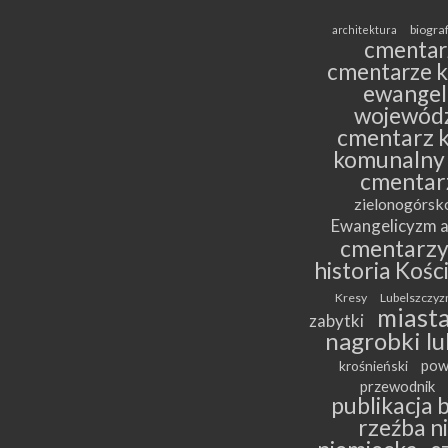
biogra
architektura
cmentar
cmentarze k
ewangeli
wojewódz
cmentarz k
komunalny
cmentar
zielonogórs
Ewangelicyzm a
cmentarz
historia Kośc
Kresy
Lubelszczyz
miasta
zabytki
nagrobki lu
pow
krośnieński
przewodnik
publikacja 
rzeźba n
****************
_YOUR ASSIGNMENT_
Copy out the entries exactly. No pictures.

_EXERCISE ANSWER_
biogra
architektura
cmentar
cmentarze k
ewangeli
wojewódz
cmentarz k
komunalny
cmentar
zielonogórs
Ewangelicyzm a
cmentarz
historia Kośc
Kresy
Lubelszczyz
miasta
zabytki
nagrobki lu
pow
krośnieński
przewodnik
publikacja 
rzeźba n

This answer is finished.